The Minister of State for Communications and Information Technology, Sachin Pilot, has informed the Parliament of India, that a total of 117 Government websites were defaced during the period January to June, 2011. He said that all the affected organizations and departments were requested to provide web server logs of hacked websites for analysis and for identifying the nature and type of attack and vulnerabilities exploited by the hacker. Based on the analysis the organizations were advised to take specific steps to strengthen the security of websites.
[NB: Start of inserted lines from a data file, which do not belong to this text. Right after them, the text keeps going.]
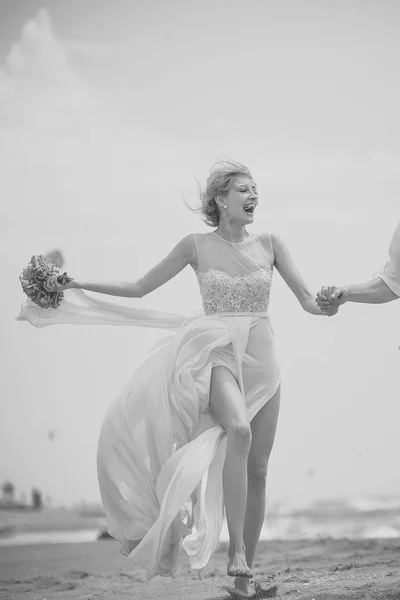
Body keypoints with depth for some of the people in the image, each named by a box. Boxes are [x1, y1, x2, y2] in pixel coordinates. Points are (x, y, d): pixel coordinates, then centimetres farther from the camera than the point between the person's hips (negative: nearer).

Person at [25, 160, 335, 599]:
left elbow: (308, 301, 7)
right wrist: (79, 285, 3)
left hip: (261, 361, 3)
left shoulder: (269, 244, 7)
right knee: (238, 429, -34)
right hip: (217, 352, -3)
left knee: (258, 469, 1)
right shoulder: (196, 246, 3)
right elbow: (139, 288, 8)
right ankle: (234, 546, -29)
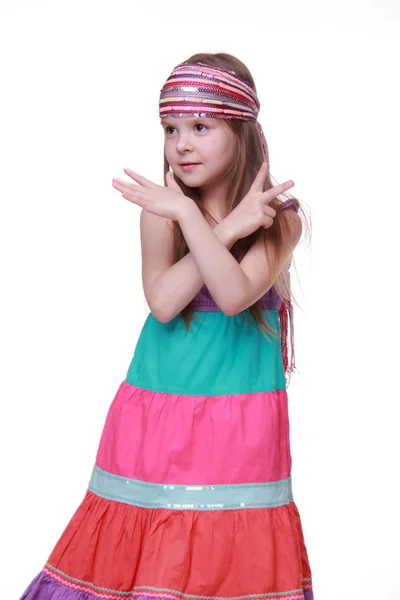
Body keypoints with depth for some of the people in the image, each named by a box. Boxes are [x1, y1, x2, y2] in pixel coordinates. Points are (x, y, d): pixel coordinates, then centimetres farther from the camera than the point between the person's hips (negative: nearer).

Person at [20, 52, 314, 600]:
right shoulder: (161, 214, 0)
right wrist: (231, 227, -16)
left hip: (240, 425, -1)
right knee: (140, 553, 4)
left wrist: (188, 216, -22)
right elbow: (163, 302, -14)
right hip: (156, 420, 2)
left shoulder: (278, 218, -4)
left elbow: (234, 296, -19)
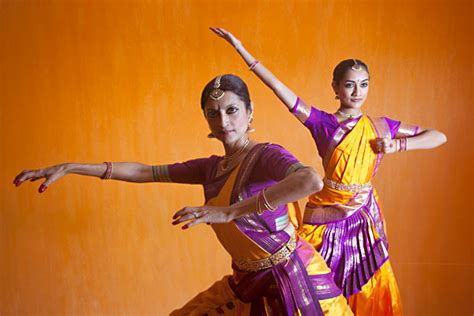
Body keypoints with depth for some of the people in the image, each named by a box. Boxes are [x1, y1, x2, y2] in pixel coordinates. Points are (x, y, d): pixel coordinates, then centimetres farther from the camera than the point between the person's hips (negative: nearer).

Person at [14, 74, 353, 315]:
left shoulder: (266, 155, -17)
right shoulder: (212, 168, 5)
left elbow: (312, 180, -39)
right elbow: (146, 172, 8)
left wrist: (228, 212, -41)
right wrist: (69, 167, 5)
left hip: (291, 277, -7)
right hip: (247, 282, 7)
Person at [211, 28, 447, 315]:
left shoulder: (381, 127, 5)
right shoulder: (323, 123, -3)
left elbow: (438, 137, 10)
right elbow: (278, 88, -9)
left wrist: (398, 145, -6)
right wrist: (240, 48, -13)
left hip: (365, 216, 3)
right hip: (327, 216, -2)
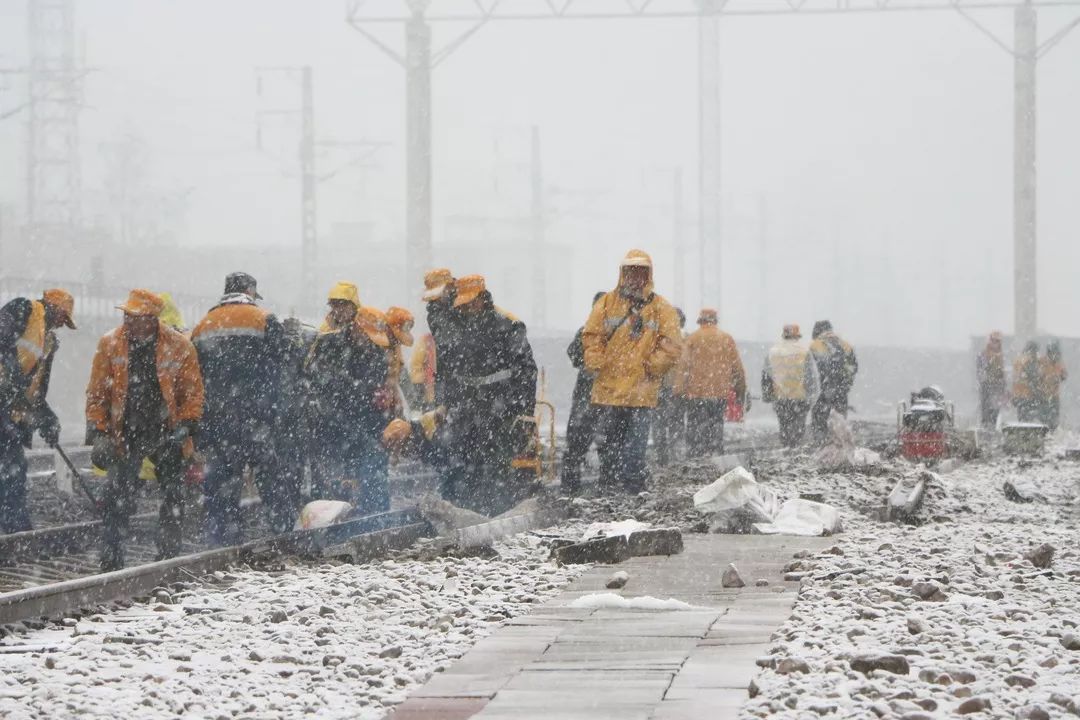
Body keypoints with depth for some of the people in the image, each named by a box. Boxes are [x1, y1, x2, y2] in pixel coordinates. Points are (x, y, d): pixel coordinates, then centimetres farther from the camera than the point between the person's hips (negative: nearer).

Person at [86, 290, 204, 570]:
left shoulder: (180, 346, -6)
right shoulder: (110, 344, -4)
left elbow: (193, 392, 0)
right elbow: (97, 394, 0)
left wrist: (185, 426, -13)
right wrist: (98, 434, -9)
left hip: (167, 434, 0)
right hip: (126, 436, 0)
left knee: (172, 502, 8)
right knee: (116, 501, -9)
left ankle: (168, 558, 20)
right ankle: (110, 564, -5)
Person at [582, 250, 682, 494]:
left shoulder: (661, 308, 5)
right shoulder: (607, 303, 7)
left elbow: (672, 345, 1)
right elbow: (591, 337, 6)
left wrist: (652, 367, -7)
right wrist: (598, 365, -5)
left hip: (642, 392, -2)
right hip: (608, 389, 2)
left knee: (635, 448, -4)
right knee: (608, 445, 8)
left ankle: (633, 488, -1)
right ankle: (607, 487, 16)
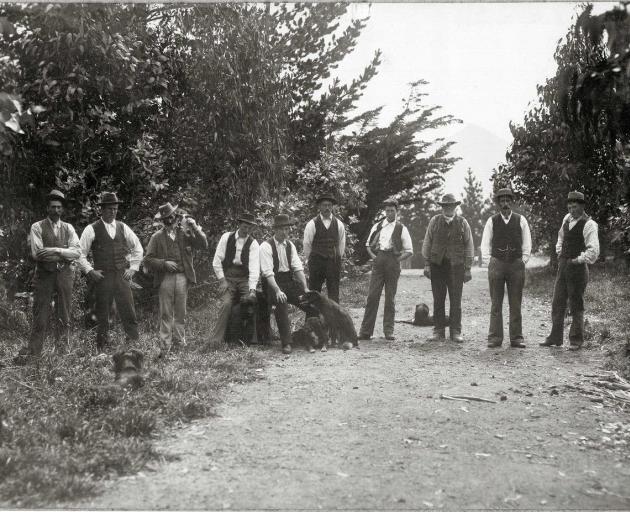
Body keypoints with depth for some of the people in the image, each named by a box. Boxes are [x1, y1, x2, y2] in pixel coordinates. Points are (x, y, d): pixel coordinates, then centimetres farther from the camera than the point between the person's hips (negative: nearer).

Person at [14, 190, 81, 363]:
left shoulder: (68, 228, 11)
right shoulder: (37, 227, 2)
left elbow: (77, 251, -3)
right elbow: (37, 253, -10)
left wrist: (55, 250, -17)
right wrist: (64, 254, -10)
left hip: (64, 275, 3)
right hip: (44, 275, -2)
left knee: (64, 317, 7)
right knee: (40, 317, -4)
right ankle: (33, 352, -1)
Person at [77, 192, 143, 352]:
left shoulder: (123, 227, 10)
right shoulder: (92, 229, 0)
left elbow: (138, 248, 18)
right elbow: (80, 253, 2)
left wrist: (132, 268, 9)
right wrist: (90, 271, -6)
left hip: (123, 276, 3)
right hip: (102, 277, -2)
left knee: (129, 313, 0)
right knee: (102, 316, 3)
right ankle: (102, 350, 13)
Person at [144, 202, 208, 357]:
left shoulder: (185, 233, 9)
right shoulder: (157, 237, 6)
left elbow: (203, 245, -2)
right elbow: (148, 260, 3)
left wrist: (195, 228, -12)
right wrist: (164, 263, -11)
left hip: (182, 278, 1)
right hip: (165, 279, -1)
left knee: (180, 314, 6)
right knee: (165, 314, -2)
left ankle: (178, 345, 14)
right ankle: (164, 348, 0)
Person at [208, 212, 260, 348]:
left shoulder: (253, 244, -1)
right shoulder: (226, 237, 1)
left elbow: (254, 268, -11)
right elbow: (217, 261, 2)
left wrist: (252, 289, -22)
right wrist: (222, 280, -7)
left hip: (244, 278, 0)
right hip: (227, 276, 0)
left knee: (250, 302, -23)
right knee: (226, 304, -23)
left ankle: (248, 340, -8)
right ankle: (215, 340, -19)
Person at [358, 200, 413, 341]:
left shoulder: (401, 229, 7)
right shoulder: (377, 226, 13)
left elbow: (409, 251, 7)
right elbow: (368, 244, 19)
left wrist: (398, 259, -6)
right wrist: (372, 255, 2)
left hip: (392, 262, -1)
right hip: (378, 260, 1)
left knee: (390, 298, 4)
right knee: (372, 295, -4)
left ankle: (388, 331, 12)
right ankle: (365, 331, -2)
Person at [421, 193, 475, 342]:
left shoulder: (462, 223, 6)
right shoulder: (434, 221, 7)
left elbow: (469, 246, 7)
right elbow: (427, 243, 10)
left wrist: (468, 269, 2)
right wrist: (426, 264, 3)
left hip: (456, 266, -1)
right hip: (437, 265, 1)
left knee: (456, 301, -1)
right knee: (438, 300, 1)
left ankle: (455, 332, 5)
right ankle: (438, 332, 6)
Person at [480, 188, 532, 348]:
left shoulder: (521, 220, 6)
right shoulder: (492, 221, 5)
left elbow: (527, 244, 10)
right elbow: (485, 244, 8)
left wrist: (523, 261, 3)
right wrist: (489, 262, 1)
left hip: (516, 265, 1)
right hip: (496, 264, -1)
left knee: (515, 304, 4)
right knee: (496, 304, 0)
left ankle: (516, 338, 9)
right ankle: (495, 338, 4)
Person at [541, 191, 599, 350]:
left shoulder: (588, 224, -12)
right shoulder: (567, 219, 10)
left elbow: (593, 251, -20)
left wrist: (578, 260, -16)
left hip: (577, 268, -7)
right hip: (563, 267, 7)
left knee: (576, 305, 2)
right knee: (557, 303, 9)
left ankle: (576, 341, 11)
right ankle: (555, 337, 17)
The analysis report alongwith countermeasures to plug the exploited vulnerabilities was provided to the affected organizations by Indian Computer Emergency Response Team (CERT-In).
Replying to a question asked in the Parliament, Pilot also disclosed that the information on the website of National Investigation Agency (NIA) was temporarily disabled, however, the website was not hacked, and that the government has taken various steps towards ensuring cyber security, including:
– A cyber security audit for all new Government websites and applications, before and after their hosting.
– The Indian Computer Emergency Response Team (CERT-In) issues alerts and advisories regarding latest cyber threats and countermeasures on regular basis.
– The National Informatics Centre or NIC, which hosts government sites, has been directed not to host websites without audit.
– The NIC is continuously upgrading and improving the security posture of its hosting infrastructure.
– All Ministries/ Departments of Central Government and State Governments are implementing a Crisis Management Plan to counter cyber attacks and cyber terrorism.
Recently, there were reports that the NIC website was hacked into by Anonymous, a global, anarchic collective of online activists (rather, hacktivists), to protest against Delhi Police’s action against Baba Ramdev’s anti corruption campaign. Last week, a Pakistani hacker group, Pakistan Cyber Army had claimed to have hacked the website of Bharat Sanchaar Nigam Ltd (BSNL), gaining access to information of 10,000 users including names, email addresses, phone numbers and location.